Health benefits of zinc

Zinc is involved in a variety of bodily
functions, including:

  • Catalytic activity (zinc can increase the rate
    of certain chemical reactions in the body)
    • Cellular metabolism and division
    • DNA synthesis
    • Immune function
    • Protein synthesis
    • Taste and smell
    • Wound healing

Zinc supplements may be beneficial for certain

health conditions, such as:

  • Acute diarrhea in children who are malnourished and zinc-deficient
    • Age-related macular degeneration (eye condition)
    • Skin ulcers (in individuals who also have low levels of zinc)
    • The common cold

Did you know?

The amount of elemental zinc present in a supplement is listed in the supplement facts panel of the bottle and refers to the percentage of zinc present in the product.
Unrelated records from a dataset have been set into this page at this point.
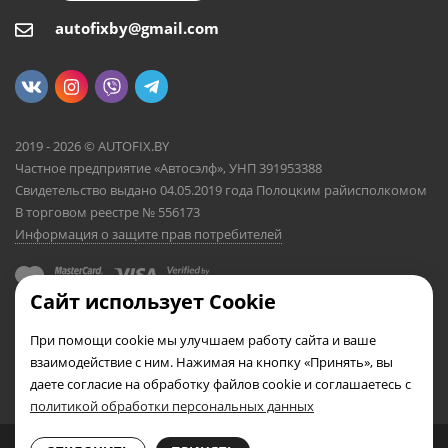
autofixby@gmail.com
2019 - 2026 © AUTOFIX.BY
Частное предприятие «Автосэлф», УНП 391953388
Свидетельство выдано 04.05.2019 года Полоцким райисполкомом
В торговом реестре № 556173
Информация о защите прав потребителей
Сайт использует Cookie
При помощи cookie мы улучшаем работу сайта и ваше
взаимодействие с ним. Нажимая на кнопку «Принять», вы
даете согласие на обработку файлов cookie и соглашаетесь с
политикой обработки персональных данных
0
0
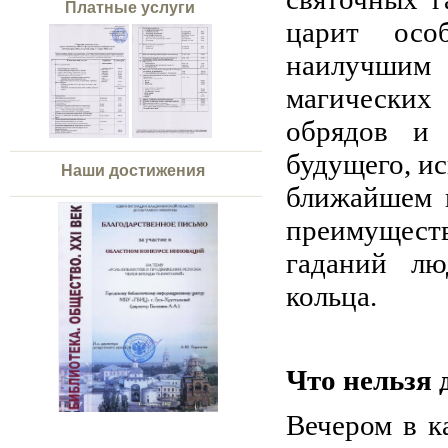
Платные услуги
царит осо
наилучшим
магических
обрядов и 
будущего, ис
Наши достижения
ближайшем 
преимущес
гаданий лю
кольца.
Что нельзя 
Вечером в к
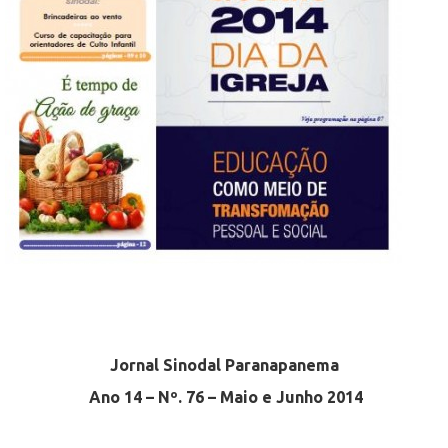
Jornal Sinodal Paranapanema
Ano 14 – Nº. 76 – Maio e Junho 2014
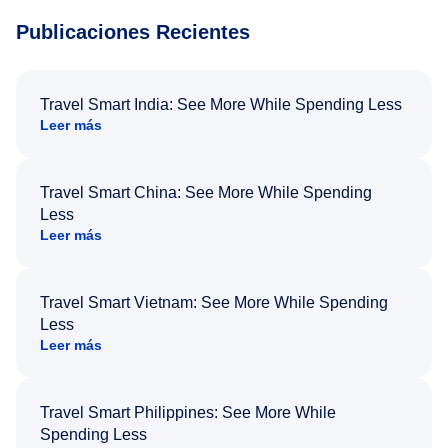
Publicaciones Recientes
Travel Smart India: See More While Spending Less
Leer más
Travel Smart China: See More While Spending
Less
Leer más
Travel Smart Vietnam: See More While Spending
Less
Leer más
Travel Smart Philippines: See More While
Spending Less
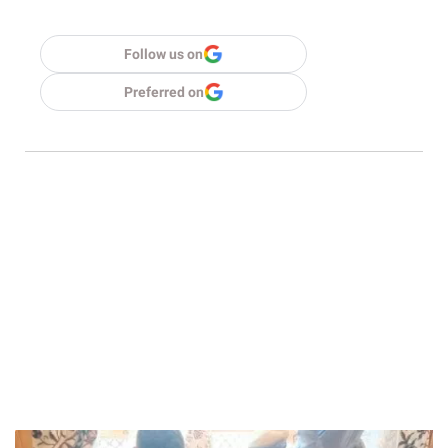
Follow us on
Preferred on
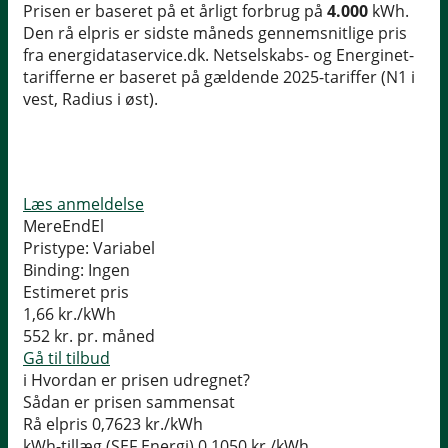
Prisen er baseret på et årligt forbrug på
4.000
kWh.
Den rå elpris er sidste måneds gennemsnitlige pris
fra energidataservice.dk. Netselskabs- og Energinet-
tarifferne er baseret på gældende 2025-tariffer (N1 i
vest, Radius i øst).
Læs anmeldelse
MereEndEl
Pristype:
Variabel
Binding:
Ingen
Estimeret pris
1,66
kr./kWh
552
kr. pr. måned
Gå til tilbud
i
Hvordan er prisen udregnet?
Sådan er prisen sammensat
Rå elpris
0,7623 kr./kWh
kWh-tillæg (SEF Energi)
0,1050 kr./kWh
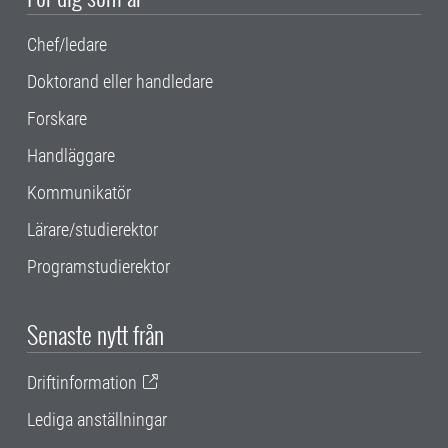
Chef/ledare
Doktorand eller handledare
Forskare
Handläggare
Kommunikatör
Lärare/studierektor
Programstudierektor
Senaste nytt från
Driftinformation
Lediga anställningar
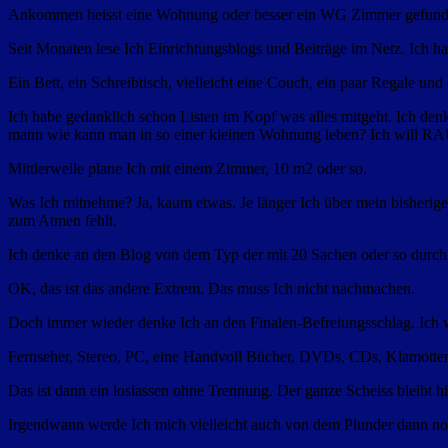
Ankommen heisst eine Wohnung oder besser ein WG Zimmer gefunden 
Seit Monaten lese Ich Einrichtungsblogs und Beiträge im Netz. Ich h
Ein Bett, ein Schreibtisch, vielleicht eine Couch, ein paar Regale und
Ich habe gedanklich schon Listen im Kopf was alles mitgeht. Ich de
mann wie kann man in so einer kleinen Wohnung leben? Ich will 
Mittlerweile plane Ich mit einem Zimmer, 10 m2 oder so.
Was Ich mitnehme? Ja, kaum etwas. Je länger Ich über mein bisheriges
zum Atmen fehlt.
Ich denke an den Blog von dem Typ der mit 20 Sachen oder so durch 
OK, das ist das andere Extrem. Das muss Ich nicht nachmachen.
Doch immer wieder denke Ich an den Finalen-Befreiungsschlag. Ich wi
Fernseher, Stereo, PC, eine Handvoll Bücher, DVDs, CDs, Klamotten u
Das ist dann ein loslassen ohne Trennung. Der ganze Scheiss bleibt hi
Irgendwann werde Ich mich vielleicht auch von dem Plunder dann no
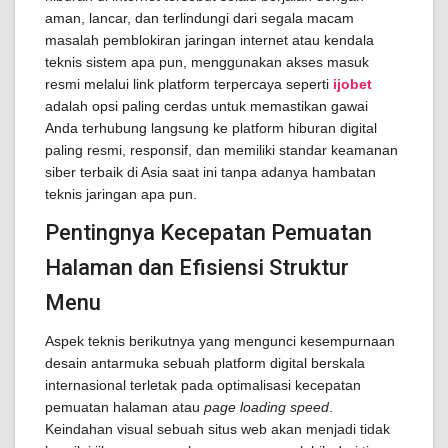
aman, lancar, dan terlindungi dari segala macam
masalah pemblokiran jaringan internet atau kendala
teknis sistem apa pun, menggunakan akses masuk
resmi melalui link platform terpercaya seperti
ijobet
adalah opsi paling cerdas untuk memastikan gawai
Anda terhubung langsung ke platform hiburan digital
paling resmi, responsif, dan memiliki standar keamanan
siber terbaik di Asia saat ini tanpa adanya hambatan
teknis jaringan apa pun.
Pentingnya Kecepatan Pemuatan
Halaman dan Efisiensi Struktur
Menu
Aspek teknis berikutnya yang mengunci kesempurnaan
desain antarmuka sebuah platform digital berskala
internasional terletak pada optimalisasi kecepatan
pemuatan halaman atau
page loading speed
.
Keindahan visual sebuah situs web akan menjadi tidak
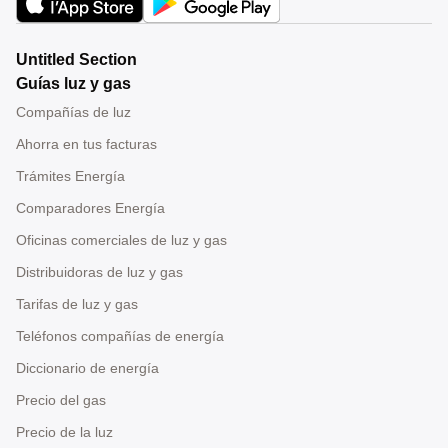
Untitled Section
Guías luz y gas
Compañías de luz
Ahorra en tus facturas
Trámites Energía
Comparadores Energía
Oficinas comerciales de luz y gas
Distribuidoras de luz y gas
Tarifas de luz y gas
Teléfonos compañías de energía
Diccionario de energía
Precio del gas
Precio de la luz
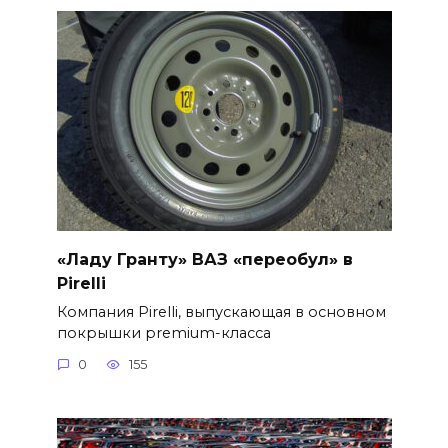
«Ладу Гранту» ВАЗ «переобул» в
Pirelli
Компания Pirelli, выпускающая в основном
покрышки premium-класса
0
155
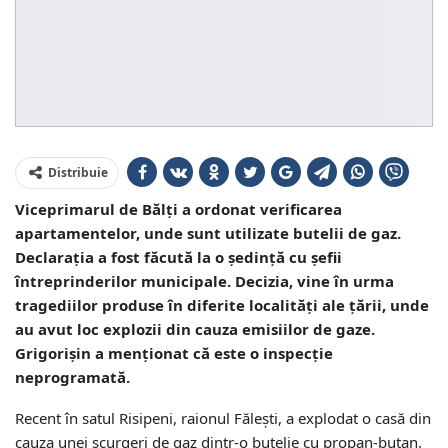
Distribuie
Viceprimarul de Bălți a ordonat verificarea
apartamentelor, unde sunt utilizate butelii de gaz.
Declarația a fost făcută la o ședință cu șefii
întreprinderilor municipale. Decizia, vine în urma
tragediilor produse în diferite localități ale țării, unde
au avut loc explozii din cauza emisiilor de gaze.
Grigorișin a menționat că este o inspecție
neprogramată.
Recent în satul Risipeni, raionul Fălești, a explodat o casă din
cauza unei scurgeri de gaz dintr-o butelie cu propan-butan.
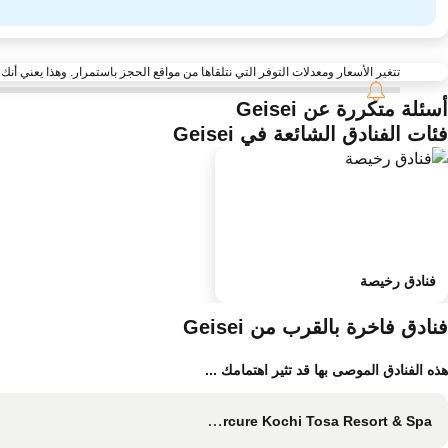
تتغير الأسعار ومعدلات التوفر التي نتلقاها من مواقع الحجز باستمرار. وهذا يعني أنك قد لا تجد أحيانًا ا
أسئلة متكررة عن Geisei
فئات الفنادق الشائعة في Geisei
فنادق رخيصة
فنادق فاخرة بالقرب من Geisei
هذه الفنادق الموصى بها قد تثير اهتمامك ...
Mercure Kochi Tosa Resort & Spa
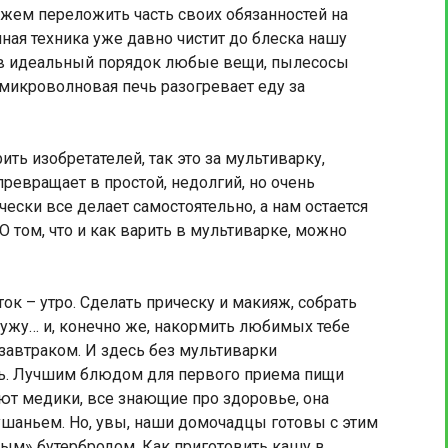
ем переложить часть своих обязанностей на
ая техника уже давно чистит до блеска нашу
 в идеальный порядок любые вещи, пылесосы
 микроволновая печь разогревает еду за
ить изобретателей, так это за мультиварку,
ревращает в простой, недолгий, но очень
чески все делает самостоятельно, а нам остается
 том, что и как варить в мультиварке, можно
ток – утро. Сделать прическу и макияж, собрать
мужу… и, конечно же, накормить любимых тебе
завтраком. И здесь без мультиварки
сь. Лучшим блюдом для первого приема пищи
ют медики, все знающие про здоровье, она
шаньем. Но, увы, наши домочадцы готовы с этим
ым» бутербродом. Как приготовить кашу в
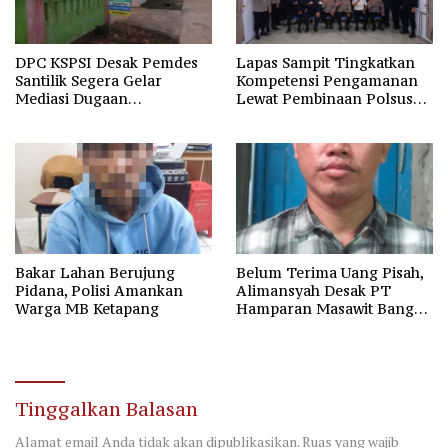
DPC KSPSI Desak Pemdes
Lapas Sampit Tingkatkan
Santilik Segera Gelar
Kompetensi Pengamanan
Mediasi Dugaan
Lewat Pembinaan Polsus
Perselisihan Hubungan
Polda Kalteng
Industrial
Bakar Lahan Berujung
Belum Terima Uang Pisah,
Pidana, Polisi Amankan
Alimansyah Desak PT
Warga MB Ketapang
Hamparan Masawit Bangun
Persada Penuhi Hak
Pekerja
Tinggalkan Balasan
Alamat email Anda tidak akan dipublikasikan.
Ruas yang wajib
For example, zinc sulfate contains 23% elemental zinc (220 mg of zinc sulfate contains 50 mg of elemental zinc).

Types of zinc

Zinc supplements are formulated from salts and include a variety of forms:
• Zinc acetate
• Zinc gluconate
• Zinc sulfate

Zinc is included in most multivitamin/multimineral supplements and may also be included in supplements in combination with other ingredients such as magnesium or calcium. Zinc-containing supplements are available as tablets, capsules, and lozenges, such as for the common cold.

Zinc in the body

Zinc is absorbed through the small intestine and distributed throughout the body as a part of different proteins and nucleic acids. As a result, an individual’s zinc nutritional status is not easily measured. While serum or plasma zinc levels can be measured to help practitioners evaluate a zinc deficiency, they do not reflect accurate zinc status. Practitioners may use other factors in combination with serum or plasma tests to evaluate a zinc deficiency including:

• Alcohol consumption
• Caloric intake
• Digestive health
• Impaired growth and development

Special considerations

In North America, a zinc deficiency is rare, and most individuals consume enough zinc through their diets. The following individuals have greater zinc need or are at a greater risk of deficiency:

• Individuals who are pregnant or lactating
• Individuals who are vegetarian or vegan
• Individuals who drink alcohol in excess
• Individuals who have had gastrointestinal surgery (e.g., a weight loss surgery)
• Individuals with digestive disorders (e.g., ulcerative colitis, Crohn’s disease)
• Individuals with sickle cell disease
• Older infants who are breastfed (breast milk contains less zinc after six months)

Potential adverse effects

Consuming too much zinc from supplements can be harmful and may lead to nausea, loss of appetite, vomiting, stomach cramps, headaches, and diarrhea. Taking too much zinc for an extended period of time may also lead to low copper levels, low immunity, and low levels of HDL cholesterol (“good” cholesterol).

Zinc supplements may interact with the following medications:
• Certain antibiotics (e.g., quinolone, tetracycline)
• Certain diuretics (e.g., chlorthalidone, hydrochlorothiazide)
• Penicillamine (a pharmaceutical used to treat rheumatoid arthritis)

Always speak with your healthcare practitioner before supplementing with zinc.